Конспирологическая «логика» конца 1916 – начала 1917 г. естественно подхватывалась людьми параноидального склада. Так, известный «геополитик» и сотрудник «Нового времени» А.Е. Вандам [Едрихин] перед самой войной уверял: «Россия велика и могущественна. Моральные и материальные источники ее не имеют ничего равного себе в мире…» [7, c. 185]. Правда, при этом он оставался сторонником союза с Германией, очевидно, считая его залогом российского процветания [6, c. 53–54]. Естественно, в апреле 1917 г. он так объяснял происходящее: «Революцию сделала Англия», а «комитет рабочих и солдатских депутатов направляется еврейством и большим капиталом». Между прочим, он же утверждал, что Милюков «давно жил в английском посольстве» и «в карете ездил с Бьюкененом» [34, c. 388, 391].
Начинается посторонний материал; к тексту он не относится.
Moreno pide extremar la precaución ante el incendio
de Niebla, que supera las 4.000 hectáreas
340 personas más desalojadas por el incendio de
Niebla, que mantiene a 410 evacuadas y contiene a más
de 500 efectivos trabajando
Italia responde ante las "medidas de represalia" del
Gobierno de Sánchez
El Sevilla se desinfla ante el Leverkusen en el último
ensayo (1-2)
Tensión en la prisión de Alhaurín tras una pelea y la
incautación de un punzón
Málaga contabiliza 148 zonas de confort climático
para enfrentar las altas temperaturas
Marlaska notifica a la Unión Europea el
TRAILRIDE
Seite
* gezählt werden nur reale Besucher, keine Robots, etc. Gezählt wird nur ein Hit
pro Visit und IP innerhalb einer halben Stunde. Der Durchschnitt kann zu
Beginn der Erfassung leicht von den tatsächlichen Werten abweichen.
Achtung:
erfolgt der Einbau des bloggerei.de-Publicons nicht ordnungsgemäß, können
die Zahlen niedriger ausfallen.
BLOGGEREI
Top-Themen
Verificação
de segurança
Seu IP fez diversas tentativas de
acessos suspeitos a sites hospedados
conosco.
Порой конспирология становится заразительной, что соответственно используется политиками. Так, даже В.И. Ленин (вроде бы не склонный верить в могущество «темных сил») как-то заявил, что Февральская революция – это результат заговора английского и французского посольств, поддержанного Гучковым, Милюковым и генералитетом, с целью «помешать “сепаратным” соглашениям и сепаратному миру Николая Второго» [21, c. 16]. Понятно, что болезненные фантазии и политические инсинуации 1917 г. люди известного сорта непременно постараются протянуть до наших дней.

На деле революцию по-своему напророчила вся русская культура с ее нетерпеливыми элитами. Православное мессианство перемежалось с духом культурного самоуничижения перед Западом. Жуткие предвосхищения Пушкина и Лермонтова соседствовали с утопическими порывами Гоголя единым махом сбросить с России пороки прошлого. Революция поселилась внутри России. Но какая революция? Анархо-гедонистическая – как у идеологов общинного социализма? Или марксистская, образом которой, заодно с утопией Чернышевского, вдохновлялся Ленин? И может быть, «революция» Степана Разина и Емельяна Пугачева?
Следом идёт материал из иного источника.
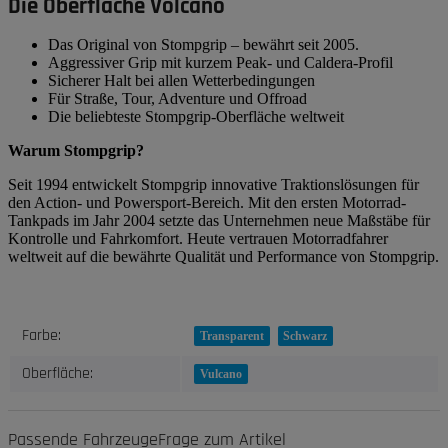
Die Oberfläche Volcano
Das Original von Stompgrip – bewährt seit 2005.
Aggressiver Grip mit kurzem Peak- und Caldera-Profil
Sicherer Halt bei allen Wetterbedingungen
Für Straße, Tour, Adventure und Offroad
Die beliebteste Stompgrip-Oberfläche weltweit
Warum Stompgrip?
Seit 1994 entwickelt Stompgrip innovative Traktionslösungen für
den Action- und Powersport-Bereich. Mit den ersten Motorrad-
Tankpads im Jahr 2004 setzte das Unternehmen neue Maßstäbe für
Kontrolle und Fahrkomfort. Heute vertrauen Motorradfahrer
weltweit auf die bewährte Qualität und Performance von Stompgrip.
Produkteigenschaft
Wert
Farbe:
Transparent
Schwarz
Oberfläche:
Vulcano
Passende Fahrzeuge
Frage zum Artikel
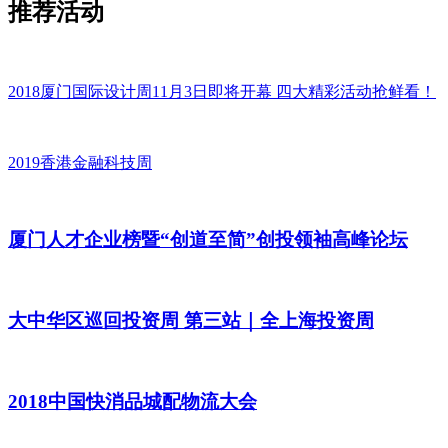
推荐活动
2018厦门国际设计周11月3日即将开幕 四大精彩活动抢鲜看！
2019香港金融科技周
厦门人才企业榜暨“创道至简”创投领袖高峰论坛
大中华区巡回投资周 第三站｜全上海投资周
2018中国快消品城配物流大会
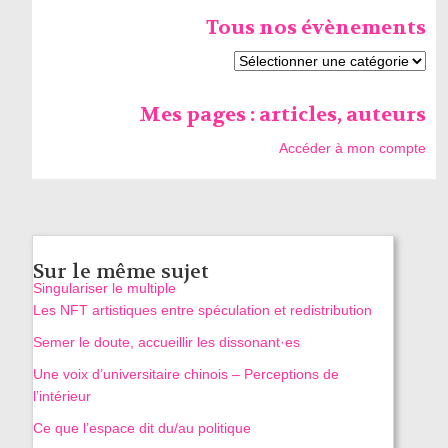
Tous nos évènements
Mes pages : articles, auteurs
Accéder à mon compte
Sur le même sujet
Singulariser le multiple
Les NFT artistiques entre spéculation et redistribution
Semer le doute, accueillir les dissonant·es
Une voix d’universitaire chinois – Perceptions de
l’intérieur
Ce que l’espace dit du/au politique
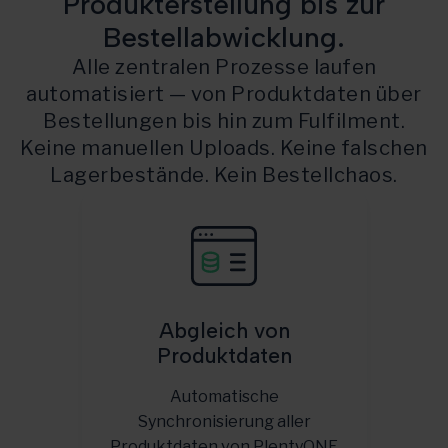
Produkterstellung bis zur
Bestellabwicklung.
Alle zentralen Prozesse laufen
automatisiert — von Produktdaten über
Bestellungen bis hin zum Fulfilment.
Keine manuellen Uploads. Keine falschen
Lagerbestände. Kein Bestellchaos.
Abgleich von
Produktdaten
Automatische
Synchronisierung aller
Produktdaten von PlentyONE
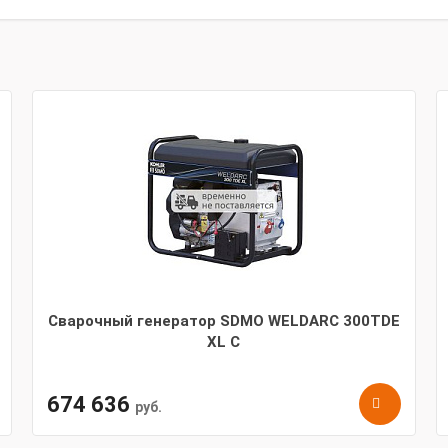
Сварочный генератор SDMO WELDARC 300TDE
XL C
674 636
руб.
Этатизированность нашего исторического сознания подчас парализует историческое воображение. Почему, скажем, не допустить, что революция 1917 г. вкупе с Гражданской войной была известного рода воспроизведение системного кризиса империи XVII в., известного как Смутное время? Между прочим, после утверждения большевизма некоторые русские мыслители (причем самых различных политических ориентаций) отмечали, что русская революция была скорее воспроизведением событий 300-летней давности, нежели подобием европейских революций. К сравнениям Октября со Смутой XVII в. прибегли и консервативный либерал П. Струве, и правый политик Т. Локоть (тоже бывший социал-демократ), и кадет-сионист Д. Пасманик [36, c. 32–33; 23; 28, с. 17, 20, 23], и кто-то еще – упомнить всех невозможно. Что касается писателей и поэтов, наиболее способных к интуитивному постижению «духа времени», то они не раз (главным образом в 1920-е годы) отмечали повторяемость исторических событий в России и ощущали себя «сейсмографами». Впрочем, о подобной повторяемости – в силу неизменности человеческих качеств – писал еще Фукидид. Всякая архаичная система рискует стать жертвой эндогенного «застоя», оказавшегося беспомощным перед вызовами исторического времени.
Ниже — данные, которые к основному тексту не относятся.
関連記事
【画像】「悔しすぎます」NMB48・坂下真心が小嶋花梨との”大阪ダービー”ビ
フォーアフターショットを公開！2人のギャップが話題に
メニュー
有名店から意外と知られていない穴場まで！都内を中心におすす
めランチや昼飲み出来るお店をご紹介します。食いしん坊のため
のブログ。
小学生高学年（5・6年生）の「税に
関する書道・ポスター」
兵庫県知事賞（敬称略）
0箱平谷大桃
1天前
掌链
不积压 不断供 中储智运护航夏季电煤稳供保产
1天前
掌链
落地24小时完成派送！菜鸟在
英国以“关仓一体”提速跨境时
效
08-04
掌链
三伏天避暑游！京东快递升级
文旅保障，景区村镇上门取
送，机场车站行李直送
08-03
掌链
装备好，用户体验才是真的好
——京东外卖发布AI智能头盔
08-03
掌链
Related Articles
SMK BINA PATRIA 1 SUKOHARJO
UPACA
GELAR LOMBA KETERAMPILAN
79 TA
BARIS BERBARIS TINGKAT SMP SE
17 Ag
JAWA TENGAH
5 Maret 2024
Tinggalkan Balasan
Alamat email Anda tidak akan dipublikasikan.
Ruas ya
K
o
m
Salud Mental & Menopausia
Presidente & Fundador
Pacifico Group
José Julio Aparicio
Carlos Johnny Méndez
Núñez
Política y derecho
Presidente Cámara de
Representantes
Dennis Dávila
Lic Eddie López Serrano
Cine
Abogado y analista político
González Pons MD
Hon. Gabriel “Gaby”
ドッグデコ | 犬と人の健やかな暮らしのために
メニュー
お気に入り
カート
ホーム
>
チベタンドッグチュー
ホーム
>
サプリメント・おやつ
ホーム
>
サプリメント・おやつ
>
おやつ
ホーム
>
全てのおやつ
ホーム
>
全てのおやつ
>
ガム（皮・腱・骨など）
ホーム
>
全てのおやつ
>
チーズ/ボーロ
На основании подобных предположений нетрудно составить общую схему системных кризисов, поражающих авторитарно-патерналистские системы. Можно условно выделить отдельные уровни или стадии их протекания: этический, идеологический, политический, организационный, социальный, охлократический, рекреационный. Соответствующие им компоненты действуют на всех стадиях его развития, но с различной интенсивностью. Это связано с тем, что механизм раскрутки и течения кризиса связан с характерными изменениями массового сознания и психологии [см.: 5, c. 53–63]. При таком взгляде на кризис главную сложность составляет отыскание той точки бифуркации, когда общественное нетерпение приобретает агрегорную целостность. Начиная с этого момента даже действие сил самосохранения приобретает провоцирующий, а не сдерживающий характер. В начале 1917 г. такая точка вполне обозначилась: от власти ожидали чего угодно, но не «исправления».